La trama della fiction

Nel 2005 Gianfranco Franciosi, per tutti Gianni, ha venticinque anni e fa il meccanico navale a Bocca di Magra, in Liguria. Un giorno riceve una strana visita: due clienti offrono un anticipo da cinquantamila euro in contanti per un gommone velocissimo, con doppio fondo ed equipaggiato con radar e Gps. Gianni si insospettisce, va alla polizia e accetta di aiutare gli investigatori a capirci di più, ma scivola in un gioco più grande di lui e, con il passare dei mesi, diventa un agente infiltrato a tutti gli effetti.

Inizia così la sua seconda vita: quattro anni di viaggi in Sudamerica per trasportare enormi quantità di cocaina, di festini con i narcos e di riunioni con la polizia, quattro anni di paura. Diventa fratello acquisito del boss spagnolo Aurelio e perde tutto: l’amore, la famiglia, il lavoro. Persino la libertà perché finisce in carcere per un anno a Marsiglia. Quando finalmente la polizia conclude il più grande sequestro di droga mai avvenuto in Europa, Gianni è pronto a riprendersi la sua vita, ma Aurelio sfugge all’arresto e vuole vendetta. È l’inizio di un incubo che continua: Gianni deve rinunciare alla sua identità e sparire nel nulla. Nella fiction Gianni diventa Marco Merani e ha il volto di Beppe Fiorello. Il titolo fa riferimento ai rolex che il boss Elías Piñeiro Fernandez regalava ai suoi affiliati.

Elementi archiviati

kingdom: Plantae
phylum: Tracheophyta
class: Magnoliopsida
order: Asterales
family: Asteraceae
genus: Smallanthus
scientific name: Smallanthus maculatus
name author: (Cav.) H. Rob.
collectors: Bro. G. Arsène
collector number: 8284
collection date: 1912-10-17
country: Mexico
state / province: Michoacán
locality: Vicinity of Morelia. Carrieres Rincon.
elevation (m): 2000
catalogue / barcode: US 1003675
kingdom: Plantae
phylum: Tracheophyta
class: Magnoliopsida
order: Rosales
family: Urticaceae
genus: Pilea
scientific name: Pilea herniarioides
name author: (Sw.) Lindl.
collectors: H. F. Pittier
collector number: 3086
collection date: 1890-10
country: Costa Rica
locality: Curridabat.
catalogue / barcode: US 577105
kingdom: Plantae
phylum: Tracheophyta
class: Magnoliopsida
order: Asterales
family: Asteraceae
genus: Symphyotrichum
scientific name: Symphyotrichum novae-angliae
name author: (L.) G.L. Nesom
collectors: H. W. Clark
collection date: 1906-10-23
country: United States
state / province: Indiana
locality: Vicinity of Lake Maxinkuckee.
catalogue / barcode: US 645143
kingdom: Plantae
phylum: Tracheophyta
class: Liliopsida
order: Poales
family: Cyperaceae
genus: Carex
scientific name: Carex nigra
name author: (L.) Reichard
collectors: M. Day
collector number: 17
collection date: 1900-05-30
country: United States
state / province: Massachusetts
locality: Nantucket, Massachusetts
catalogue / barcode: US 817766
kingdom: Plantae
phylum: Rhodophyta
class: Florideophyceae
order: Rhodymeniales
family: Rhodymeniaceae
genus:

▸ Problema
Secondo il brano, in quale città Gianni resta in carcere per un anno? Per rispondere basati esclusivamente sul brano.

▸ La tua soluzione
A Marsiglia.